In the lab, cognitive neuroscientist David Strayer measured brain activity in people before and after a walk on a nature trail vs. a walk along a busy street. The nature-walkers reported fewer negative thoughts after their walk. Strayer found the brain region associated with rumination -- self-referential, self-critical, and negative thinking -- had less activity in those who took the nature walk. What parts of the brain are activated instead? As a backpacker, Strayer noticed that his best ideas came after three days, so he gave people creativity tests and found almost a fifty percent improvement in creativity after three days of backpacking. Time outside and away from cognitive demands (including phones) increases activation in the parts of the brain associated with empathy and sensory perception. Instead of being consumed by inward dialogue, the brain becomes outwardly focused.

Simply showing people a photo of a whale or a waterfall, versus a mall or highway, induces people to give more to charity and “act in ways that are more pro-social and less self-interested,” Williams said. People who were asked to draw themselves in the landscape at Yosemite, versus Fisherman's Wharf, drew themselves as smaller. “This little bit of ego depreciation in the face of grandeur makes us feel more connected to everyone else, and that's incredibly good for mental health,” she said. “Big shifts can happen when you're outside in nature, open to awe.”

pink hued showy milkweed flowers shaped like 5 pointed stars
Showy milkweed.

Researchers at the Human Connectome Project in Utah found that the people who had the most connections in the brain also rated themselves as most sensitive to beauty and to experiencing awe, and were most resilient to life stressors.

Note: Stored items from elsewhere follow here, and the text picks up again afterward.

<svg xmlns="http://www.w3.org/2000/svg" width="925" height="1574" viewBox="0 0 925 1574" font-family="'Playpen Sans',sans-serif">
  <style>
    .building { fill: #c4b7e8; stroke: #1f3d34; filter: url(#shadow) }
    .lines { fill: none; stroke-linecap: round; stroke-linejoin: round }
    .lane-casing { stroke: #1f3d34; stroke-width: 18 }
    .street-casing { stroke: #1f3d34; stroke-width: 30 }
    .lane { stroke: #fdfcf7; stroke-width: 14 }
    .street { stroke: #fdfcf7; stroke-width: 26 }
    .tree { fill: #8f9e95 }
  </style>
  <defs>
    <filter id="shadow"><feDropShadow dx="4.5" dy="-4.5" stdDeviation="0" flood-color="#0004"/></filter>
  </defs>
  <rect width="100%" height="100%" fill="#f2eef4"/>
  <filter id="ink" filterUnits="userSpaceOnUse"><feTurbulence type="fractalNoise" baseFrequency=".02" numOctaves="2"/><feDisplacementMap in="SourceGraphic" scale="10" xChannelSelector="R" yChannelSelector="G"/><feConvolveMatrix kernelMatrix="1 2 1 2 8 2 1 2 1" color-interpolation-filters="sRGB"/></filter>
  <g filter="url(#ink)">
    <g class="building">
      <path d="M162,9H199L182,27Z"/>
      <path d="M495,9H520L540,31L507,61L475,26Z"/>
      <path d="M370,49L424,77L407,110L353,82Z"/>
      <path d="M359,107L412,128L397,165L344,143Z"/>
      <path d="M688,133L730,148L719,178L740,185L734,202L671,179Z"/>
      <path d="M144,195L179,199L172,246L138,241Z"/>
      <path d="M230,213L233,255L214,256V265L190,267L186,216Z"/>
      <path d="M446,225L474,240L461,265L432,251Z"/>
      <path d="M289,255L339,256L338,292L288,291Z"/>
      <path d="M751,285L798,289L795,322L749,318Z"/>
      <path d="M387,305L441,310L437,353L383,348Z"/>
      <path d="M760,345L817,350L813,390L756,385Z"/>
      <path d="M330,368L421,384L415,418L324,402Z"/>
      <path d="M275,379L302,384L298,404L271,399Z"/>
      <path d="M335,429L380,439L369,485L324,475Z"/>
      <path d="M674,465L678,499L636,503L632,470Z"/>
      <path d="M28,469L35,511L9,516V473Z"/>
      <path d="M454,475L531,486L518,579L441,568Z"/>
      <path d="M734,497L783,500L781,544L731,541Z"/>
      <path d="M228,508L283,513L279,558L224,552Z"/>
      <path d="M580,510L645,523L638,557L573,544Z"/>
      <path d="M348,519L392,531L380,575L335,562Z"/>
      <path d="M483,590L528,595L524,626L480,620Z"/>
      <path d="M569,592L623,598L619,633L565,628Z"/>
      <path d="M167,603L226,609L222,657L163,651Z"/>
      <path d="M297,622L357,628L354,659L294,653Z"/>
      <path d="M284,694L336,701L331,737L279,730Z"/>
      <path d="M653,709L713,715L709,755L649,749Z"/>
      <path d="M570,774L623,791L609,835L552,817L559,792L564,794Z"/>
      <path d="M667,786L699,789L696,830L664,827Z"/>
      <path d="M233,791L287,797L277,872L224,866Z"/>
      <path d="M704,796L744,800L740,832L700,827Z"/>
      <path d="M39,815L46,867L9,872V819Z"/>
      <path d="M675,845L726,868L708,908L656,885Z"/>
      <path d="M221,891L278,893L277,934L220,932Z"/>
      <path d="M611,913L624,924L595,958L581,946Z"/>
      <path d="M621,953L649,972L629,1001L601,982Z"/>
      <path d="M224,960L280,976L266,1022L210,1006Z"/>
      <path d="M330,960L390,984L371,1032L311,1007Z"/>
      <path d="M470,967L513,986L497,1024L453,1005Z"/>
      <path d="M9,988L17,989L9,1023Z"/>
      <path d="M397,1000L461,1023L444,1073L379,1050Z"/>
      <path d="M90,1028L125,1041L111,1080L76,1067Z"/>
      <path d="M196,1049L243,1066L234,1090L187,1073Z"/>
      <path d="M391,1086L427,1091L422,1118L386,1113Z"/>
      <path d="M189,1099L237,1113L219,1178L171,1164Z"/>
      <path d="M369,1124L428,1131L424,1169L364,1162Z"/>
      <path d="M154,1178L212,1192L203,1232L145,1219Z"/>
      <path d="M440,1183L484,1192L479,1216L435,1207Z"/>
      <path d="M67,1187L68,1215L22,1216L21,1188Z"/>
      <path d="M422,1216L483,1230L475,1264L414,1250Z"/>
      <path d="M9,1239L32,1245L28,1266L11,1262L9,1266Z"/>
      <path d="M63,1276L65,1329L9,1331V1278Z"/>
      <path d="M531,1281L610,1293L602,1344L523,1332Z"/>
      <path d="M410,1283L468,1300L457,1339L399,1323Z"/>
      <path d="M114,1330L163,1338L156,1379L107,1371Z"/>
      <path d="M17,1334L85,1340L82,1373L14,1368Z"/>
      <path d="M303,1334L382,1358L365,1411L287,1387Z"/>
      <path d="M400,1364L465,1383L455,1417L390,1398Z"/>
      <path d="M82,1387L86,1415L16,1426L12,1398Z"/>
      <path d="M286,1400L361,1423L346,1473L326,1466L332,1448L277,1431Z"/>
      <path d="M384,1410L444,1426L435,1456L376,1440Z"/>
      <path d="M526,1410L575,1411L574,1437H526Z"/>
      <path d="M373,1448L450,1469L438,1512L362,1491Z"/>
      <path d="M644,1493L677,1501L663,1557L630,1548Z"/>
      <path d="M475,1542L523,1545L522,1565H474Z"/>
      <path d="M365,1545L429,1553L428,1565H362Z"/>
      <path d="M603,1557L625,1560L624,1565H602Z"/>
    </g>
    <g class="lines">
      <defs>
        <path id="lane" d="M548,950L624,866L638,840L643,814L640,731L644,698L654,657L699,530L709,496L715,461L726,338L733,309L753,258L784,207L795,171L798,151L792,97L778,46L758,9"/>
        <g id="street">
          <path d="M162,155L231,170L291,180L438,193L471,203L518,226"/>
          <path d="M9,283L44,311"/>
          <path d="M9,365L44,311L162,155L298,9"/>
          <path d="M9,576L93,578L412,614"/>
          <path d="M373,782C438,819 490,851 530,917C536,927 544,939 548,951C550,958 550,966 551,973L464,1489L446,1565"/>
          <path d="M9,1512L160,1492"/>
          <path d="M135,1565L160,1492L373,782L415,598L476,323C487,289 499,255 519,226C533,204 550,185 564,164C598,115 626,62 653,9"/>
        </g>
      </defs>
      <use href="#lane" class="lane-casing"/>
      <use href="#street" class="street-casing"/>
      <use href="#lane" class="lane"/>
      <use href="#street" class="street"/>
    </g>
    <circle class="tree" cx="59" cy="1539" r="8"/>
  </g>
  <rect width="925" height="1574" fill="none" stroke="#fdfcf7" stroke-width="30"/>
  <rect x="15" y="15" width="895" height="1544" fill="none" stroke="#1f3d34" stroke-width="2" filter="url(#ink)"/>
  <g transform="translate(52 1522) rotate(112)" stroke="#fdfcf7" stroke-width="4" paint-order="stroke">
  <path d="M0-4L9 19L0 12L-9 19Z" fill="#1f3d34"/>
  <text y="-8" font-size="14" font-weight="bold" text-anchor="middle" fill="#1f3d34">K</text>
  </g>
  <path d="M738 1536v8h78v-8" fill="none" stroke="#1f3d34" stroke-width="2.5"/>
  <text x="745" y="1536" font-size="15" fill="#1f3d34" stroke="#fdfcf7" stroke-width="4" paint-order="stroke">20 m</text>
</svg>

Awe is something mind-blowing (defined as “an emotional response to perceptually vast stimuli that transcend current frames of reference”). Williams observed that people can toggle between awe and self-referential thinking, but “the moretime you spend in awe, the less time you're going to be spending on dramatizing your problems.” Awe is “a pathway to mental health,” she said.

And you don't have to travel far to experience awe and begin to transform your brain. To get what psychology professor Dacher Keltner calls microdoses of awe, just go outside, find something beautiful, and pay attention to it. “Take three breaths in the presence of this beautiful whatever it is,” Williams said. If you can't go outside, find something indoors that engages your senses -- a bowl of soup or a house plant, she suggested. Doing this at least once or twice a day for six weeks is linked to a reduction in symptoms of depression and anxiety, as well as significant reduction in physical pain symptoms. “Beauty is this secret weapon that people don't talk about,” she said. “You can become better at it.”

“Nature is a bridge,” Williams said. “There's beauty everywhere,” and the more we can learn to cultivate a sense of awe, “the closer we will feel to each other, the more we will feel like we can solve problems” and become a better citizen of the world. Because it enhances pro-social behaviors, experiencing awe can help us feel “more positive about our future and who we are.”

An earlier version of this article appeared in the Spring 2024 Total Wellness magazine, published by the Los Altos Town Crier on May 28, 2024.